Une curiosité, on peut commencer comme Prêtre sans avoir de dieu affilié - ou alors j'ai raté quelque chose. Il faudra se choisir une divinité tutélaire (ou non) durant le voyage, comme les autres professions.

Autre curiosité, la possibilité d'avoir une résurrection (sorte de sauvegarde) n'impacte pas la société : pas d'adeptes de sports extrêmes sans filet, pas de problème de succession sur les trônes, pas d'armées invincibles ou de commandos kamikazes qui savent qu'au pire ils meurent et se réveillent dans un temple... Ou alors j'ai raté l'info.

Ce jeu original, riche en possibilité, atteindrait carrément son plein potentiel sous la forme d'une appli. Ça ressemblerait en partie au jeu vidéo Dune : voyager d'un lieu à l'autre, pour chaque lieu un menu-type d'actions (aller au marché, aller au port, aller au temple d'Untel...).

C'est amusant de voir que le champ des possibles qui s'ouvre devant nous (principe même du jeu) comme cela nous est bien dit dès le paragraphe 1, se matérialise parfois très concrètement. Je pense aux portes mégalithiques de l'Île des Druides, trois portes dimensionnelles ouvertes sur trois lieux bien distincts...

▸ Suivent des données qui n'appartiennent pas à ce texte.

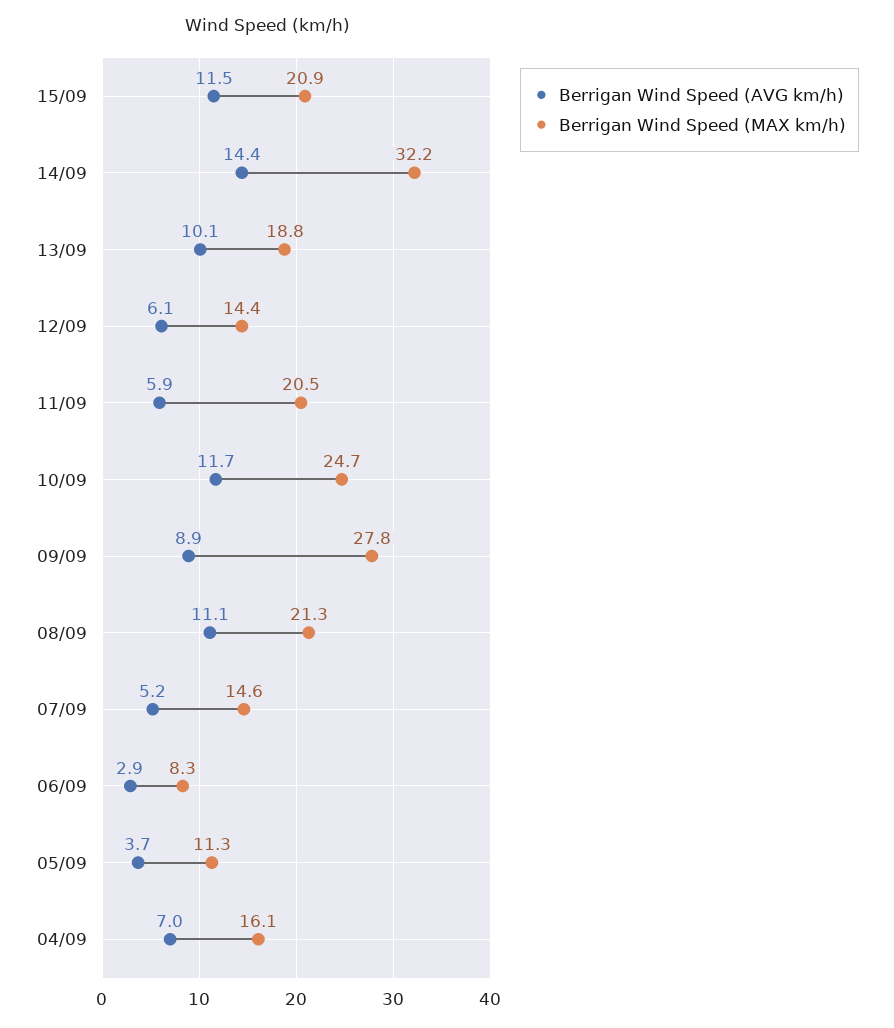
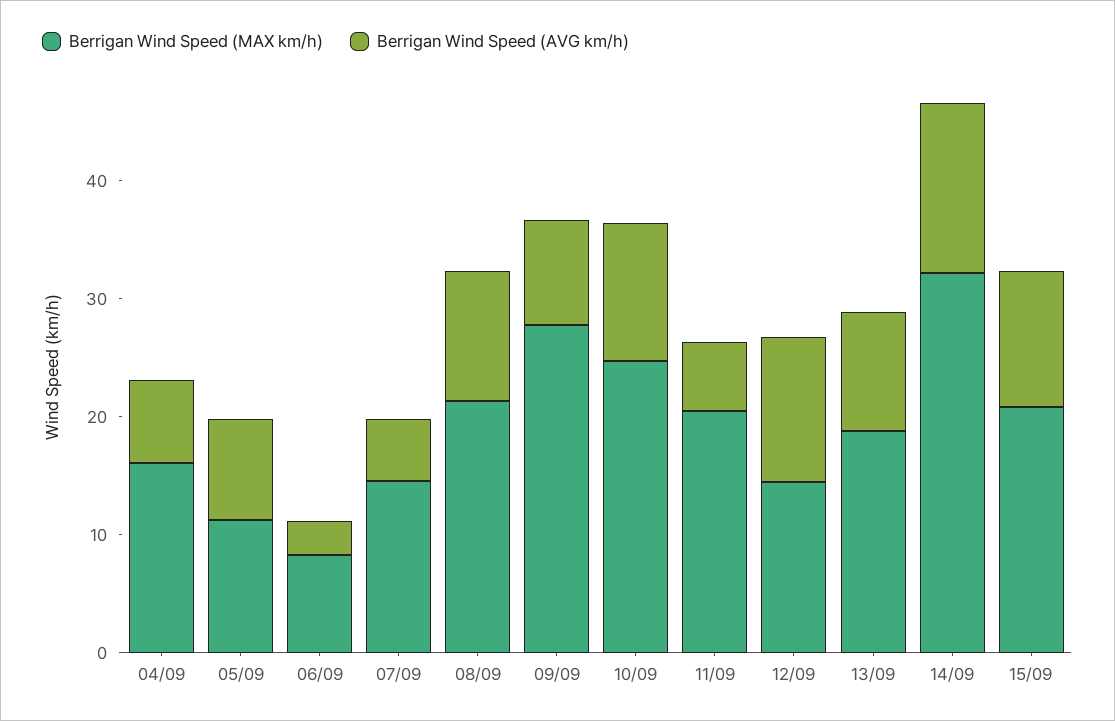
Berrigan Wind Speed (AVG km/h), 12/09: 6.1 -> 12
Berrigan Wind Speed (AVG km/h), 05/09: 3.7 -> 8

Les tics d'écriture sont marrants, les prophètes et les fous divins placés comme par hasard aux embranchements pour nous trousser une prophétie express destinée à nous mettre sur le bon chemin Big Grin Je les imagine battant de la semelle dans le froid, tirant leur montre-sablier de sous leur tunique déchirée, marmonner à voix haute « Bon, y a une aventurier qui se présente, oui ou marre, parce que là il commence à faire faim ! »

L'omniprésence du pognon pour tout est assez affolante en début de partie, ensuite on apprend à gérer.

De nombreuses situations sont très imaginatives, sans doute à l'étroit dans le format proposé, mais c'est un choix bien conscient des auteurs. On se surprend souvent à se dire qu'on aurait aimé que telle situation soit développée et soit le point d'orgue de cette partie du jeu. Par moments on reconnaît clairement la "patte" Dragon d'Or, des situations dans certains villages par exemple, qui tiennent à demi de la farce et à demi de l'aventure gentille.

Un bravo particulier aux adaptateurs et aux traducteurs qui ont fait un très joli travail sur les noms de lieux ! Le texte est fluide, pas de coquilles, nickel.